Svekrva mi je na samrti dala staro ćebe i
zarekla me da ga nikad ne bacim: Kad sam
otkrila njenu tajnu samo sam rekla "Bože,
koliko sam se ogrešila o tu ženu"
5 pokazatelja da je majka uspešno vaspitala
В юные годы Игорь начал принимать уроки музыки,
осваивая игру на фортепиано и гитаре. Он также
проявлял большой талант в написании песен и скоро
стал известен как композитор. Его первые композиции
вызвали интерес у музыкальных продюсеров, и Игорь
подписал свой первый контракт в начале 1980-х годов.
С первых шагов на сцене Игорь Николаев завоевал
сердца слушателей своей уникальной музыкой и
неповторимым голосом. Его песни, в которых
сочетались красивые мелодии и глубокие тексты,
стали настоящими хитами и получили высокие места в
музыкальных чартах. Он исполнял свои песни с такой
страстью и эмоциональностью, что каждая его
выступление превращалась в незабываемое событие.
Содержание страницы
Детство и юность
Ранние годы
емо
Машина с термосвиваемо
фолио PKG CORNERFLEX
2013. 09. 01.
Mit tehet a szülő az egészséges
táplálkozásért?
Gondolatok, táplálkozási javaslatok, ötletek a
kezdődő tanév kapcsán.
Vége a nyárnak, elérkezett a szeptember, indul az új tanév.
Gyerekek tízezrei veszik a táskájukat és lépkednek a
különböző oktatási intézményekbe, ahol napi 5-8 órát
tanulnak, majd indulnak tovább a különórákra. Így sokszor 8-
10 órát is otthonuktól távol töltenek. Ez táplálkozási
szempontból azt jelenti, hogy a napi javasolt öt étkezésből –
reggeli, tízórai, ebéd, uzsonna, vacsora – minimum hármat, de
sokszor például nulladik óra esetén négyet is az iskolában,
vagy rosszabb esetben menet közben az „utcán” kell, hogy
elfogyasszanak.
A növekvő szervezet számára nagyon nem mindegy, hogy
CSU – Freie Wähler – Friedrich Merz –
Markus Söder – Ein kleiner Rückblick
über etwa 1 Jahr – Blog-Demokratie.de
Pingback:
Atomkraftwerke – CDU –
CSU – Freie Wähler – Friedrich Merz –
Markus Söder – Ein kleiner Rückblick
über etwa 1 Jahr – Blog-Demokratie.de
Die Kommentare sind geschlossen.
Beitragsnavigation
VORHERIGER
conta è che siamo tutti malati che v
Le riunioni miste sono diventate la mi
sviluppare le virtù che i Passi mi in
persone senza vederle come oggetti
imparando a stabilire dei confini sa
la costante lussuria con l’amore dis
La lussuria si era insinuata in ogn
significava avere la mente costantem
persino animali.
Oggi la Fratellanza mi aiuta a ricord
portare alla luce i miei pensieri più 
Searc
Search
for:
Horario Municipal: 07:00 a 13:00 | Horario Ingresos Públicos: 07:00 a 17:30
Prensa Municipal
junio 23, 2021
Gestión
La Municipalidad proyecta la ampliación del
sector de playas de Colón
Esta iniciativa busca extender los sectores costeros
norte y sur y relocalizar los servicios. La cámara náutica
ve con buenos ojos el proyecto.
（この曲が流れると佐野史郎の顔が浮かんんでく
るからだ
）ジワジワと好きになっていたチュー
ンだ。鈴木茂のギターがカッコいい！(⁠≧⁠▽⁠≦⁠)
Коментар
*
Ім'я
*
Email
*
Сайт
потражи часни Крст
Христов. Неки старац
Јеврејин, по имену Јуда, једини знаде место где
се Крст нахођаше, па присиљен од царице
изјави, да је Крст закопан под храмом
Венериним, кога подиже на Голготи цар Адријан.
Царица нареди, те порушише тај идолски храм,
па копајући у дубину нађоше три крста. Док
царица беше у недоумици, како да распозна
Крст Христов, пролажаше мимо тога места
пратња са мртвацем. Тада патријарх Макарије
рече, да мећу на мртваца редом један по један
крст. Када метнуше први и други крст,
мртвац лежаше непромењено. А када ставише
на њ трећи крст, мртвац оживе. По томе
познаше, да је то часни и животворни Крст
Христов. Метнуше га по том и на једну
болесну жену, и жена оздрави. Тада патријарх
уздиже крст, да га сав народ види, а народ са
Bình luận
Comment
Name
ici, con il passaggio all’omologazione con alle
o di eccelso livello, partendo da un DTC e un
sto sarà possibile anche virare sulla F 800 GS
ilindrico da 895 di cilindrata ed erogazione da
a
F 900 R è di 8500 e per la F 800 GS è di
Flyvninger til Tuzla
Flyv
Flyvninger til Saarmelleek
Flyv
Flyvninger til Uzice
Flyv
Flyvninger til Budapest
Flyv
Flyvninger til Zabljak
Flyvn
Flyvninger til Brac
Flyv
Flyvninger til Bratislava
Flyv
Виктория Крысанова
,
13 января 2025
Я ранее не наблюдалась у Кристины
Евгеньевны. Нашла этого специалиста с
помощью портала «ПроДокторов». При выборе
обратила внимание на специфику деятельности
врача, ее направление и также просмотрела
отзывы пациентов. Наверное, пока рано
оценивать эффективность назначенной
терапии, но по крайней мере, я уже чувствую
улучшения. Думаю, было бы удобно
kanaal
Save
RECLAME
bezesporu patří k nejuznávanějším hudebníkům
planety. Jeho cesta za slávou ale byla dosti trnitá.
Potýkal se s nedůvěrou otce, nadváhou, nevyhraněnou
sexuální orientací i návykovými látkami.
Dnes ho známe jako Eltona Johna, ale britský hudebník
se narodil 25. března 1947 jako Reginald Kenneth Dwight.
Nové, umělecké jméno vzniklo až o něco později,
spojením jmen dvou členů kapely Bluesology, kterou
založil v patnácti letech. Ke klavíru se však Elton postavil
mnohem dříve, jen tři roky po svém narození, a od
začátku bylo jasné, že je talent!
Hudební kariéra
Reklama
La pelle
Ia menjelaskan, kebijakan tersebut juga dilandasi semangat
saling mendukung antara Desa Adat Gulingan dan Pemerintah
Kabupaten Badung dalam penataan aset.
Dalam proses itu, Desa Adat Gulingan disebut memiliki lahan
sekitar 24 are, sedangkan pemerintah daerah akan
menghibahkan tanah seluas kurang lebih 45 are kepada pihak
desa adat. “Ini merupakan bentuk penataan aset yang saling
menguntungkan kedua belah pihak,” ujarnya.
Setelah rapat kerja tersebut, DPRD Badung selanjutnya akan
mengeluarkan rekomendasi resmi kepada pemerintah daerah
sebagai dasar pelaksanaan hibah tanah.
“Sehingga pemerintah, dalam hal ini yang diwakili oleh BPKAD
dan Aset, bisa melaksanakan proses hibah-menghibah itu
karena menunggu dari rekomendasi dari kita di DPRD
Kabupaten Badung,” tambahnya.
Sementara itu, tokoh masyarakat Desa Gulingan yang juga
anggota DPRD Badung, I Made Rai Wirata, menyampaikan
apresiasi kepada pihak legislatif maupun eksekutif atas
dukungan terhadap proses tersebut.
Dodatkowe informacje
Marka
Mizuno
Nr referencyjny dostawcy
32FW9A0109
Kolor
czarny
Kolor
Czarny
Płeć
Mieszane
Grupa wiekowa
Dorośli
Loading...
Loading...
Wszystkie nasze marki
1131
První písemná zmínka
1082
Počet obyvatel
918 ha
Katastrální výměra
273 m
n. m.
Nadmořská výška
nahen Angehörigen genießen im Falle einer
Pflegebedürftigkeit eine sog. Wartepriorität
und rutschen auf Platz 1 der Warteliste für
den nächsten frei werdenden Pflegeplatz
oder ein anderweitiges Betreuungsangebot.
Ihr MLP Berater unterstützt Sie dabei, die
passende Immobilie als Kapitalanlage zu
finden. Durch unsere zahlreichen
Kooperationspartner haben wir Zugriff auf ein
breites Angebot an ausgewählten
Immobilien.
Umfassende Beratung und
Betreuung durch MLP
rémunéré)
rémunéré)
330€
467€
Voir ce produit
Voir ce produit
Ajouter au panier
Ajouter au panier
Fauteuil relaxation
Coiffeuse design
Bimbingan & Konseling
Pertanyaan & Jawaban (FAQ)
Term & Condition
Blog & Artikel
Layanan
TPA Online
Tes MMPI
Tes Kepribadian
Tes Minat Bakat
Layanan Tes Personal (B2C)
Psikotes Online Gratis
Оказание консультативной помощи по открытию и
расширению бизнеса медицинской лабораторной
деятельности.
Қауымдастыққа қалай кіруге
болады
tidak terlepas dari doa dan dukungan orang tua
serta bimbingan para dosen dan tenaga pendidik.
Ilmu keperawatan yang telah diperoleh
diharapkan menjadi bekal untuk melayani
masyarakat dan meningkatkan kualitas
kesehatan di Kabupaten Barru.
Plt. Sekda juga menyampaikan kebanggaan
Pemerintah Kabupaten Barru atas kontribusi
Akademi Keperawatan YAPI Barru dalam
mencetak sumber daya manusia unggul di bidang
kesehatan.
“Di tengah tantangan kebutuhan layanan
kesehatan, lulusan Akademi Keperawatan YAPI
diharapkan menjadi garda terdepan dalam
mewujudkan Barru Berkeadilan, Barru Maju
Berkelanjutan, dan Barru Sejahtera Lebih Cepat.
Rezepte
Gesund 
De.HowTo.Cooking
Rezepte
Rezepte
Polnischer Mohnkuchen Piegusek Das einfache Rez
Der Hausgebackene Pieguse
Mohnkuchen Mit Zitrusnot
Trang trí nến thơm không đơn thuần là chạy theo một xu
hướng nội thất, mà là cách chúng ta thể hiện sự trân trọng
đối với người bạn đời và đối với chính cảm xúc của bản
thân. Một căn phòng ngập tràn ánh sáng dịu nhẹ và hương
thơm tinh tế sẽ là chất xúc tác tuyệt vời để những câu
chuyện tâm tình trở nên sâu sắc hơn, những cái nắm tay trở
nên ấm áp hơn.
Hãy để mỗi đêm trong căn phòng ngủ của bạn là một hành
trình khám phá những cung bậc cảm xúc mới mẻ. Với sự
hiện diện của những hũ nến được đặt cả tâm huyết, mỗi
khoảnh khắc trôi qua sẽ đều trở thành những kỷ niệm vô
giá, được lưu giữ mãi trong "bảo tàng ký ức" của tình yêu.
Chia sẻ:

----------

Rewrite the lines of the items, from the first one through the line with "осваивая игру на", as a numbered list with any blank lines left out.

1. Svekrva mi je na samrti dala staro ćebe i
2. zarekla me da ga nikad ne bacim: Kad sam
3. otkrila njenu tajnu samo sam rekla "Bože,
4. koliko sam se ogrešila o tu ženu"
5. 5 pokazatelja da je majka uspešno vaspitala
6. В юные годы Игорь начал принимать уроки музыки,
7. осваивая игру на фортепиано и гитаре. Он также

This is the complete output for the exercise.